» **Task statement**
Collect every line in the listing below that contains the word "this".

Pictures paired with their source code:
================

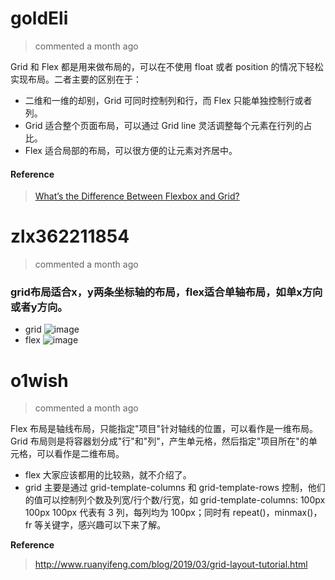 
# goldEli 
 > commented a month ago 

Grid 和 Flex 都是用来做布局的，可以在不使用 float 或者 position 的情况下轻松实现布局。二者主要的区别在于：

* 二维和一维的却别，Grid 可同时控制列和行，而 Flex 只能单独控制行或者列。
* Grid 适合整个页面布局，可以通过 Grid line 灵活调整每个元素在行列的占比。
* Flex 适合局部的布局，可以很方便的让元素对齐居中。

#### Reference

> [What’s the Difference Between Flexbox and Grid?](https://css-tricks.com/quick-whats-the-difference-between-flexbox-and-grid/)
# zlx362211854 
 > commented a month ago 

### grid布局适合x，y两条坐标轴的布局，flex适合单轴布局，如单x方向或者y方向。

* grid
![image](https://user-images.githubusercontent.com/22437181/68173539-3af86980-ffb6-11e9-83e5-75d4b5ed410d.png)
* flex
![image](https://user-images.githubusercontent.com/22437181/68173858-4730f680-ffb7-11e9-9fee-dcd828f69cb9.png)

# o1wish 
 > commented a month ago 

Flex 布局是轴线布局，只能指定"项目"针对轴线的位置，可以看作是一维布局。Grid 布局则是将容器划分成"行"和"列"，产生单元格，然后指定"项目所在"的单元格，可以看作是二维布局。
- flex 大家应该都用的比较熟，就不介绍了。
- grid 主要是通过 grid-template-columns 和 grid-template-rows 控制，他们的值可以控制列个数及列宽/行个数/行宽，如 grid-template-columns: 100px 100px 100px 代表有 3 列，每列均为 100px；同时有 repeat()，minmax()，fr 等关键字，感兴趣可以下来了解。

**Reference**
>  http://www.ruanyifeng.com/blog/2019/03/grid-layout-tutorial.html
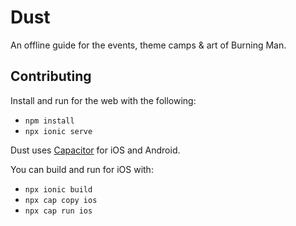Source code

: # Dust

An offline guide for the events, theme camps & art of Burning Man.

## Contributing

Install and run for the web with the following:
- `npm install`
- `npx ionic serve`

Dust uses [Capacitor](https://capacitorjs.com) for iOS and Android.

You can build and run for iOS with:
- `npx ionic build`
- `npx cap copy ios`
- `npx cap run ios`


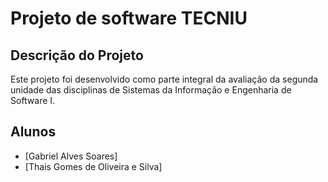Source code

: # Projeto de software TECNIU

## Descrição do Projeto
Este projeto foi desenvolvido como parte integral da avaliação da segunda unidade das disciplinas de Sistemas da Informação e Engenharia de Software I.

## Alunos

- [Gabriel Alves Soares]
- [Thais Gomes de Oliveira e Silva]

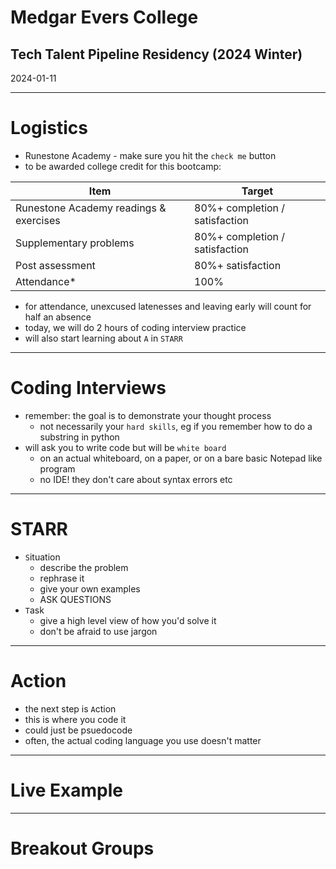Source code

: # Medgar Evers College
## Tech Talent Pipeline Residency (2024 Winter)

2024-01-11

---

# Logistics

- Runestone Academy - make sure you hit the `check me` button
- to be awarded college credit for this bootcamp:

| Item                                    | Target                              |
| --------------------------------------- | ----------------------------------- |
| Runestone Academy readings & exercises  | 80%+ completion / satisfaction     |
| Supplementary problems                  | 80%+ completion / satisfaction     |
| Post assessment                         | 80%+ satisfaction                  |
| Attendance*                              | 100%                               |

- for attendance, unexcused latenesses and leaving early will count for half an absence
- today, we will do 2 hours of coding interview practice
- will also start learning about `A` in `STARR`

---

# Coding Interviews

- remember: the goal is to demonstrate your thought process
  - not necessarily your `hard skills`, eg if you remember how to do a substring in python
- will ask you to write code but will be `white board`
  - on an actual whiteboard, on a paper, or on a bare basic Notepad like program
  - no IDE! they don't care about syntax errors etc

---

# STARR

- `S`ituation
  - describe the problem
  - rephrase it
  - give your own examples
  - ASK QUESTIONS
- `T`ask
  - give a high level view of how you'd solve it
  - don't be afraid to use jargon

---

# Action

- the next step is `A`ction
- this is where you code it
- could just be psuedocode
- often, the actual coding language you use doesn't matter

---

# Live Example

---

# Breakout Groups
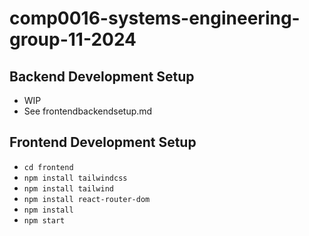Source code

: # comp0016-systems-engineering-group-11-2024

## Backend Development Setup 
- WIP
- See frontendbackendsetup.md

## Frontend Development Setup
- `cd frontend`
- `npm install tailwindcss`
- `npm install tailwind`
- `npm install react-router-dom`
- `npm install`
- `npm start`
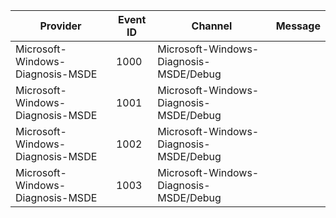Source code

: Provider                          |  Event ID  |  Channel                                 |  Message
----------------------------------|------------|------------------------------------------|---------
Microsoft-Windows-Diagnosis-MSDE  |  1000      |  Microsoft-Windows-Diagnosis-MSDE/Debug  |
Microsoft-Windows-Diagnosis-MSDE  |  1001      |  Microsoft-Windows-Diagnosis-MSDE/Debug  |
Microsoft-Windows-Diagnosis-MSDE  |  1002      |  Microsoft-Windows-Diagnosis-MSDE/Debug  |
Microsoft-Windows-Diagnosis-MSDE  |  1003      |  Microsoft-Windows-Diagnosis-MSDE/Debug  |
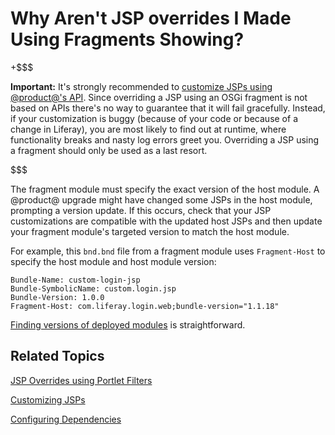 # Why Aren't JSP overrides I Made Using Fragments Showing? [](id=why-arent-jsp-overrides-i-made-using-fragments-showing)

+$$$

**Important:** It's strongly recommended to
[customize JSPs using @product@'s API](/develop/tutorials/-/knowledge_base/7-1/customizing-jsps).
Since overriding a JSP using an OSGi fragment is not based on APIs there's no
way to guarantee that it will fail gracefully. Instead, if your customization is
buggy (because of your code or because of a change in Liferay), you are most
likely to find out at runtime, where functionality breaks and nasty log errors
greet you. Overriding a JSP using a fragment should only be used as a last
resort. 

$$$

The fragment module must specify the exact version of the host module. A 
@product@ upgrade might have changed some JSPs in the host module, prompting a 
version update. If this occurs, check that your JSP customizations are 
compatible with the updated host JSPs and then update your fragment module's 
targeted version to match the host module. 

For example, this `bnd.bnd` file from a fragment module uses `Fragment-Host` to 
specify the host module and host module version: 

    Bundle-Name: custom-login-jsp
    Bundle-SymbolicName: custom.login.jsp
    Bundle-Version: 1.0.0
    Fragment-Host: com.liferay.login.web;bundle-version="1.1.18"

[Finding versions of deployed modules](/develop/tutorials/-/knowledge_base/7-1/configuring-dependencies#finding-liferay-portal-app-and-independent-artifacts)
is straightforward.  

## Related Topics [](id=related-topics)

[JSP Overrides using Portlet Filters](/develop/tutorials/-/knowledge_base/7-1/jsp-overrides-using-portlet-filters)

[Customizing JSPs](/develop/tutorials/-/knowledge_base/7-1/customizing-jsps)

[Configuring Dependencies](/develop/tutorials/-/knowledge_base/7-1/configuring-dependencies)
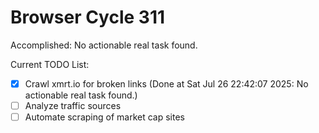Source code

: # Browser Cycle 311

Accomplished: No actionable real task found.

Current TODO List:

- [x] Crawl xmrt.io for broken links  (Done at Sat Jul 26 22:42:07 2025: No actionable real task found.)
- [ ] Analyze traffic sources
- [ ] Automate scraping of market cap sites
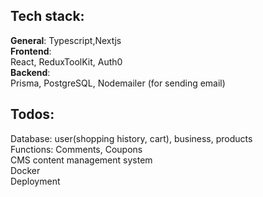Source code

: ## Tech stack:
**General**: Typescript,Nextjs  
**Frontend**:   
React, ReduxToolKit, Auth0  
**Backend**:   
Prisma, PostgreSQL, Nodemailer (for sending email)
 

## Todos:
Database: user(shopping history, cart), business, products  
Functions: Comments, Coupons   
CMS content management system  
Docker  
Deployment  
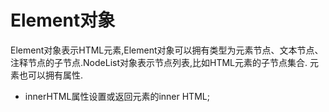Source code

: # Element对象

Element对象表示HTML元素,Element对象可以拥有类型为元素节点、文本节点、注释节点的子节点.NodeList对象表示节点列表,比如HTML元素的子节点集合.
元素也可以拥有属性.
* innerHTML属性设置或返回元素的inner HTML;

================

» **Exercise output**
- to be awarded college credit for this bootcamp:
- this is where you code it
version update. If this occurs, check that your JSP customizations are 
For example, this `bnd.bnd` file from a fragment module uses `Fragment-Host` to 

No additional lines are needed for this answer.